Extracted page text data
+++

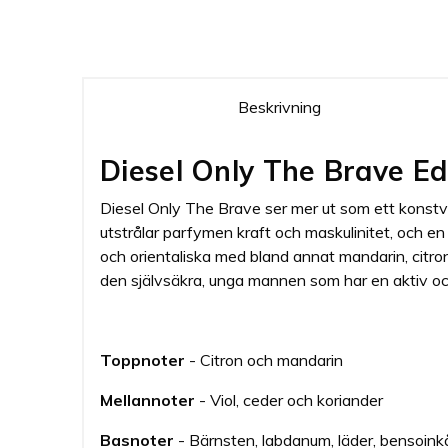
Beskrivning
Diesel Only The Brave E
Diesel Only The Brave ser mer ut som ett konstv
utstrålar parfymen kraft och maskulinitet, och en
och orientaliska med bland annat mandarin, citro
den självsäkra, unga mannen som har en aktiv och
Toppnoter
- Citron och mandarin
Mellannoter
- Viol, ceder och koriander
Basnoter
- Bärnsten, labdanum, läder, bensoink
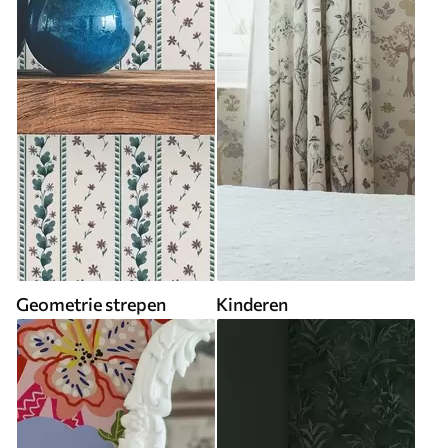
Geometrie strepen
Kinderen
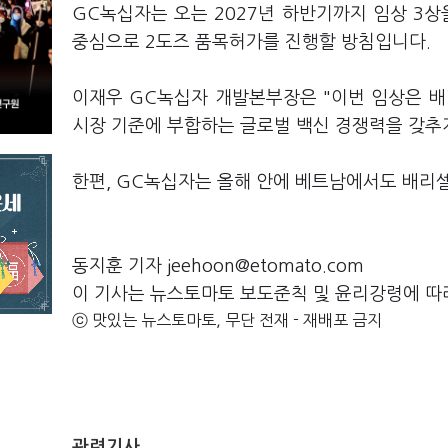
GC녹십자는 오는 2027년 하반기까지 임상 3
중심으로 2도즈 품목허가를 진행할 방침입니다.
이재우 GC녹십자 개발본부장은 "이번 임상은 배
시장 기준에 부합하는 글로벌 백신 경쟁력을 갖추
한편, GC녹십자는 올해 안에 베트남에서도 배리셀
동지훈 기자 jeehoon@etomato.com
이 기사는 뉴스토마토 보도준칙 및 윤리강령에 따
ⓒ 맛있는 뉴스토마토, 무단 전재 - 재배포 금지
관련기사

+++

● Assignment
Repeat the records above exactly. No pictures go into the repeat.

● Completed task
Beskrivning
Diesel Only The Brave E
Diesel Only The Brave ser mer ut som ett konstv
utstrålar parfymen kraft och maskulinitet, och en
och orientaliska med bland annat mandarin, citro
den självsäkra, unga mannen som har en aktiv och
Toppnoter
- Citron och mandarin
Mellannoter
- Viol, ceder och koriander
Basnoter
- Bärnsten, labdanum, läder, bensoink
Geometrie strepen
Kinderen
GC녹십자는 오는 2027년 하반기까지 임상 3
중심으로 2도즈 품목허가를 진행할 방침입니다.
이재우 GC녹십자 개발본부장은 "이번 임상은 배
시장 기준에 부합하는 글로벌 백신 경쟁력을 갖추
한편, GC녹십자는 올해 안에 베트남에서도 배리셀
동지훈 기자 jeehoon@etomato.com
이 기사는 뉴스토마토 보도준칙 및 윤리강령에 따
ⓒ 맛있는 뉴스토마토, 무단 전재 - 재배포 금지
관련기사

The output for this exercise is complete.